Watch out Ozempic, we have a new drug on the block. The FDA has fast-tracked an approval for Zepbound, also known as tirzepatide, another injection drug for chronic weight loss management.

After 12 weeks of lifestyle changes, as well as using the injection, patients have found that they have lost an additional 21% while using Eli Lily's new drug. In fact, tirzepatide has been trending on Google as a potential weight loss drug throughout 2023. Healthnews conducted research that found that "tirzepatide," is the third searched topic under the diabetes topic umbrella.

Currently, tirzepatide is already approved under Mounjaro, another injection drug, but there will be a name change with the new approval.

"Obesity and overweight are serious conditions that can be associated with some of the leading causes of deaths such as heart disease, stroke, and diabetes," said John Sharretts, M.D., director of the Division of Diabetes, Lipid Disorders, and Obesity in the FDA's Center for Drug Evaluation and Research.

With 70% of Americans living with obesity, health experts believe these injections can be the future of treatment. Losing just 5% to 10% of body weight can reduce the risk of cardiovascular disease.

What is Zepbound?

Zepbound activates hormone receptors in the intestine and reduces appetite and food intake.

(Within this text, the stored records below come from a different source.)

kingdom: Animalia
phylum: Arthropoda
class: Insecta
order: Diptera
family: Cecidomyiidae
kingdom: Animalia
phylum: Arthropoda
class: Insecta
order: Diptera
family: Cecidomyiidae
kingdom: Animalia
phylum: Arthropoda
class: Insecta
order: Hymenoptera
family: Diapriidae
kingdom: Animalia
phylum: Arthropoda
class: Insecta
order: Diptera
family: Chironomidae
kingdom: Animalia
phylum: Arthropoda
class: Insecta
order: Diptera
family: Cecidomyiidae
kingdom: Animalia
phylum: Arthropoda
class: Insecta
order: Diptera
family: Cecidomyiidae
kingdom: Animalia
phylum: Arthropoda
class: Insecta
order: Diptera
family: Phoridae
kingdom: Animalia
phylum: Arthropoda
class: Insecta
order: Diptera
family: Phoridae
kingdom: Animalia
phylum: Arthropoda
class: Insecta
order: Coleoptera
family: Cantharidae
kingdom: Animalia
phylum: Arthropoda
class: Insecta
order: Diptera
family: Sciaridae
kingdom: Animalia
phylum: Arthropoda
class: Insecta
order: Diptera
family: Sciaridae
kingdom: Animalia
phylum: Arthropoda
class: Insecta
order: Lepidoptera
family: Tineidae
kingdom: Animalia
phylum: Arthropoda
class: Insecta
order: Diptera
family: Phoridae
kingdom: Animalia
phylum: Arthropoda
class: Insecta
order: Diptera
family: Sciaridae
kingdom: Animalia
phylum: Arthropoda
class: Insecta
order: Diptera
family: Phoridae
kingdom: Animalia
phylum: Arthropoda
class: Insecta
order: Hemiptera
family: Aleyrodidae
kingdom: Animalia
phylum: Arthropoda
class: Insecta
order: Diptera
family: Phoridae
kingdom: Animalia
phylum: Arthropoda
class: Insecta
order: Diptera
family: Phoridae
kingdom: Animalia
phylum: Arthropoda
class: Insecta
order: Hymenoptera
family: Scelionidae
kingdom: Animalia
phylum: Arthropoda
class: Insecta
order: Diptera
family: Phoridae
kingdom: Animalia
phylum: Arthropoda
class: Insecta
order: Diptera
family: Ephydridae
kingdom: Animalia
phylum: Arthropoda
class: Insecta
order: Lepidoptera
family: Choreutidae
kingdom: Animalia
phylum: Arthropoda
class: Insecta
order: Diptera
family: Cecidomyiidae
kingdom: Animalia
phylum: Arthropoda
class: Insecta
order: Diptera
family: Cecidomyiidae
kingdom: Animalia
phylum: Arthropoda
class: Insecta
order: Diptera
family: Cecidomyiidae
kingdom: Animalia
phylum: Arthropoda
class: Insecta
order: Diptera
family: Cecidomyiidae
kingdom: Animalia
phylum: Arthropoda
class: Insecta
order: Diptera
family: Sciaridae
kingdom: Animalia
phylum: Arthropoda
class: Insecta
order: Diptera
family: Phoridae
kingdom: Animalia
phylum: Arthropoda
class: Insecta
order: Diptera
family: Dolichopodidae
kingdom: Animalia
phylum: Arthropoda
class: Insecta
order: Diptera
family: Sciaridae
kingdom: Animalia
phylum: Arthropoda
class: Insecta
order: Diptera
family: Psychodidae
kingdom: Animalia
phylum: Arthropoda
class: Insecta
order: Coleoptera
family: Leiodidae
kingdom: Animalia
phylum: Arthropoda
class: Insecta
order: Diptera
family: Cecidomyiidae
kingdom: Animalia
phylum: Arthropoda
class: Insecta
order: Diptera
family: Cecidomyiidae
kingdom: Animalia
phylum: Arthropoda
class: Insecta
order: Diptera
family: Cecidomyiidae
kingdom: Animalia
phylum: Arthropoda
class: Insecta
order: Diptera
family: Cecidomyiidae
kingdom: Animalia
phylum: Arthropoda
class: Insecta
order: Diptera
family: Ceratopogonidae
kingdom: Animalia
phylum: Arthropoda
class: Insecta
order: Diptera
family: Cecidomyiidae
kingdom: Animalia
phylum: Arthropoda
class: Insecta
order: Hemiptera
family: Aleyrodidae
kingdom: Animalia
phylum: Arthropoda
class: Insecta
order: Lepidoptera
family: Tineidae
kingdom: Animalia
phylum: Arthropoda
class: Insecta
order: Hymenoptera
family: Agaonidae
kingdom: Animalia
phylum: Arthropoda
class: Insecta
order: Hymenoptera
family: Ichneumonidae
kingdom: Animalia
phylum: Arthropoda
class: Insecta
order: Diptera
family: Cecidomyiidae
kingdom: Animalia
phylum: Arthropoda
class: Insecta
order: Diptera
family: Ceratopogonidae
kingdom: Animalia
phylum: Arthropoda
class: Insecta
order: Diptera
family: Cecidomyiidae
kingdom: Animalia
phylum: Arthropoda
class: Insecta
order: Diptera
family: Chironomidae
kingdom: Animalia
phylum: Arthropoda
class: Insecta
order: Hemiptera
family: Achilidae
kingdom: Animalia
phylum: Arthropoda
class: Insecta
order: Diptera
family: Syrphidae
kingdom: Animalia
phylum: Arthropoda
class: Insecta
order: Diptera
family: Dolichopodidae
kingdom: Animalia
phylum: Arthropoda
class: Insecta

Administered with an injection, once a week, at 5mg, 10mg, or 15mg, Zepbound should be taken along with exercise and a nutritious diet.

In a clinical trial with diabetes patients, Zepbound users saw a reduction of at least 5% weight reduction after 72 weeks of treatment. In two other trials with patients without diabetes, participants saw a reduction of 18% body weight.

The injection does come with side effects: nausea, diarrhea, vomiting, constipation, abdominal discomfort, fever, burping, hair loss, and gastroesophageal reflux disease are the list of possible concerns. In rats, Zepbound caused thyroid C-cell tumors; however, there aren't any studies that have looked at the effect on humans.

This approval comes after a woman in Australia is believed to have died after taking the weight loss drugs Ozempic and Saxenda. A recent study found that 16 million Americans who take weight loss drugs have a higher risk of bowel obstruction, stomach paralysis, and inflammation of the pancreas.

Zepbound has not been examined on patients who have a history of these complications. The FDA says that Zepbound should not be used in combination with Mounjaro or a GLP-1 receptor agonist.

For now, the new weight loss drug is predicted to be the biggest seller in weight loss injections. Only time will tell.